We are able to repeat this load check on the principle VI as effectively, to see how the system performs ingestion and runs queries beneath load. The method can be the identical, we might simply use a special VI identifier in our Locust script in Step 6.

Conclusion

In abstract, load testing is a crucial a part of making certain the reliability and efficiency of any database resolution, together with Rockset. By deciding on the fitting load testing software and organising Rockset appropriately for load testing, you may achieve invaluable insights into how your system will carry out beneath numerous situations.

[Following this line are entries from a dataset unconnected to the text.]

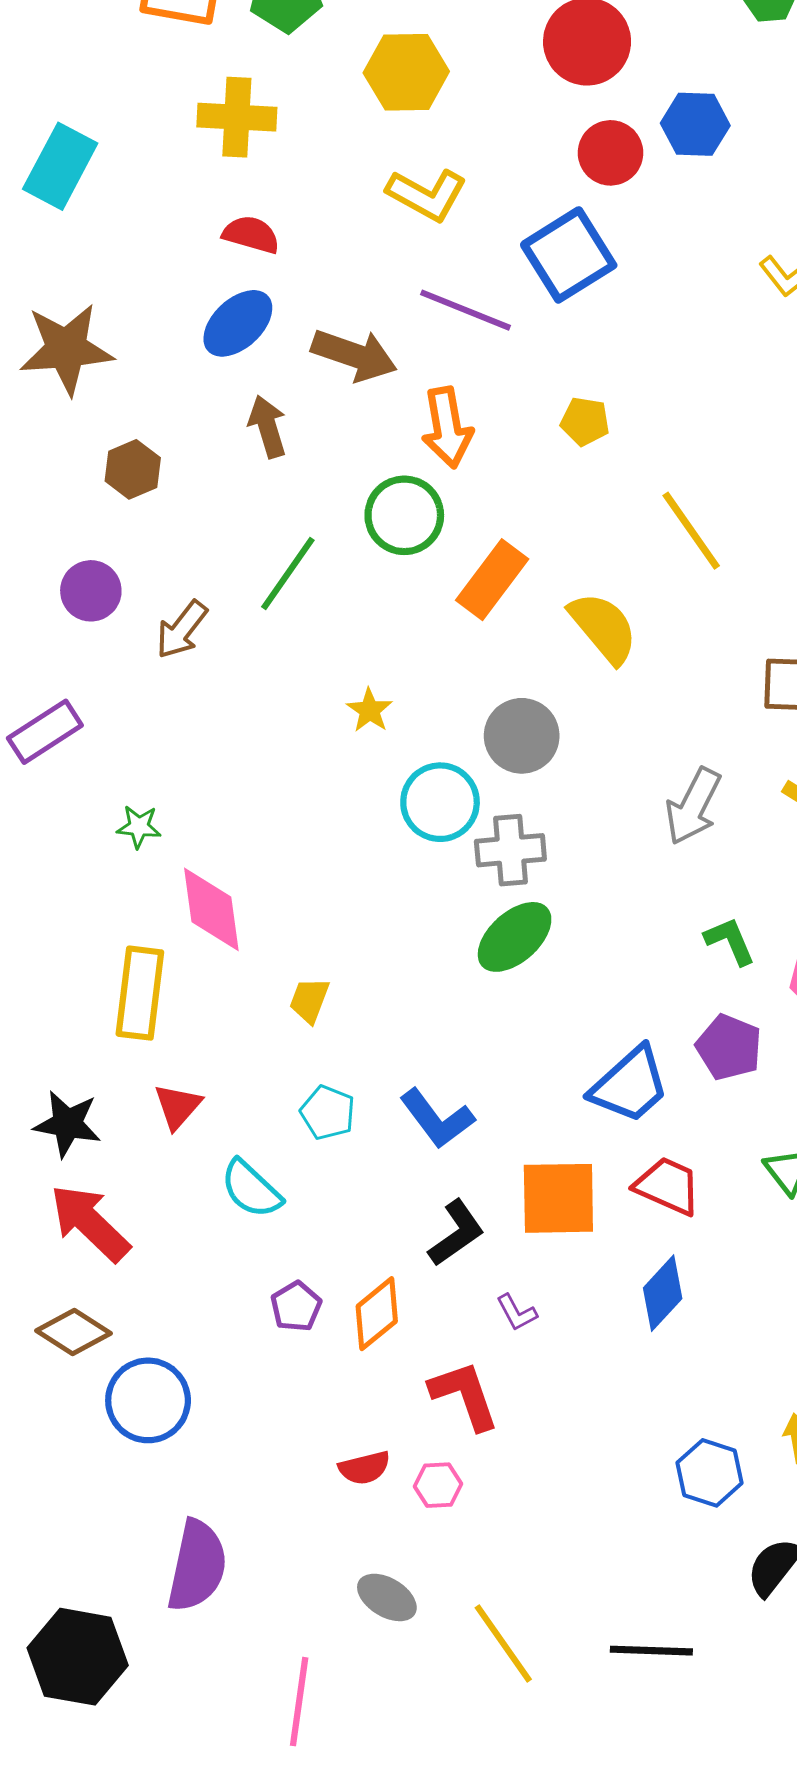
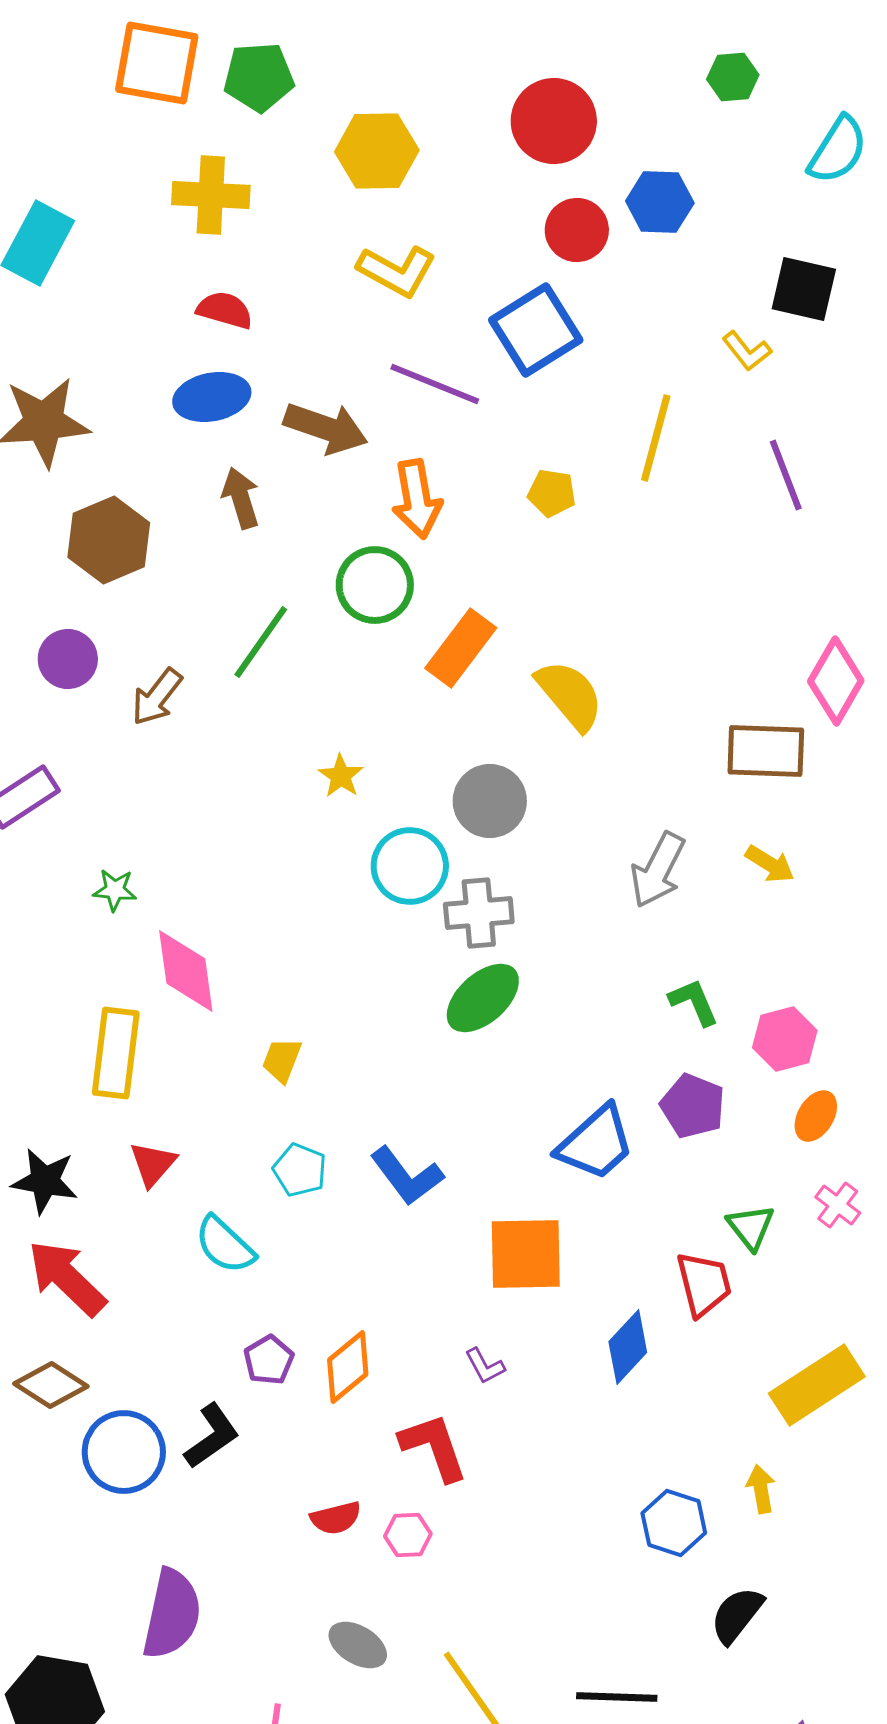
blue ellipse: (238, 323) -> (212, 397), turned 32
brown hexagon: (133, 469) -> (109, 540), size x1.5
yellow line: (691, 531) -> (656, 438), moved, turned 50
red trapezoid: (668, 1186) -> (704, 1284), moved, turned 52
black L-shape: (456, 1233) -> (212, 1436), moved

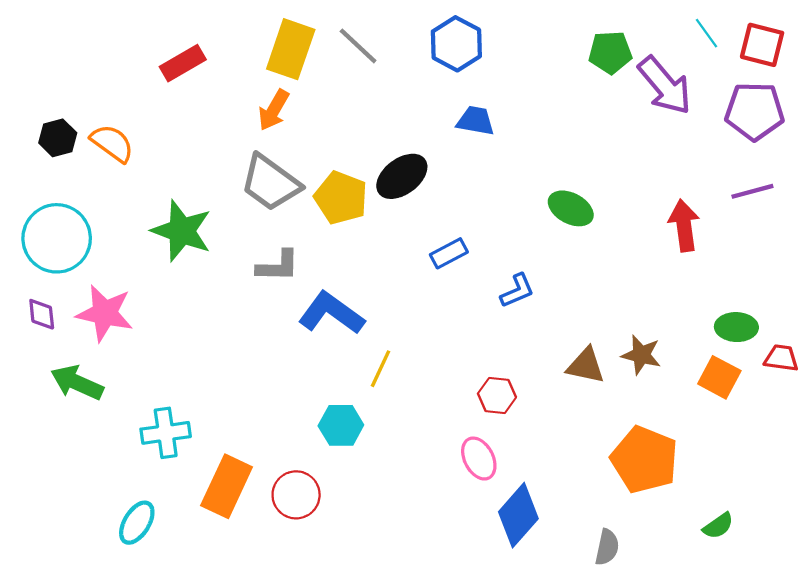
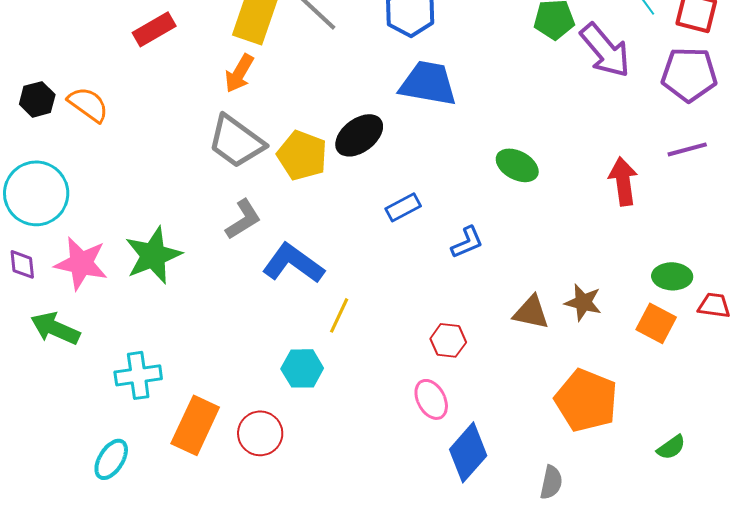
blue trapezoid: (476, 121) -> (428, 83), size x1.6
green star: (182, 231) -> (153, 255), moved, turned 30
gray L-shape: (278, 266) -> (243, 219), turned -33
green semicircle: (718, 526) -> (671, 447), moved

Locust is straightforward sufficient to get began with rapidly, however as a result of Rockset has REST API help for executing queries and question lambdas, it’s simple to hook up any load testing software.

Bear in mind, the objective of load testing is not only to establish the utmost load your system can deal with, but in addition to grasp the way it behaves beneath completely different stress ranges and to make sure that it meets the required efficiency requirements.

Fast load testing suggestions earlier than we finish the weblog:

  • At all times load check your system earlier than going to manufacturing
  • Use question lambdas in Rockset to simply parametrize, version-control and expose your queries as REST endpoints
  • Use compute-compute separation to carry out load testing on a digital occasion devoted for queries, in addition to in your predominant (ingestion) VI
  • Allow question logs in Rockset to maintain statistics of executed queries
  • Analyze the outcomes you’re getting and evaluate them towards your SLAs – when you want higher efficiency, there are a number of methods on how one can deal with this, and we’ll undergo these in a future weblog.

Have enjoyable testing 💪

Helpful sources

Listed here are some helpful sources for JMeter, Gatling and k6. The method is similar to what we’re doing with Locust: that you must have an API key and authenticate towards Rockset after which hit the question lambda REST endpoint for a selected digital occasion.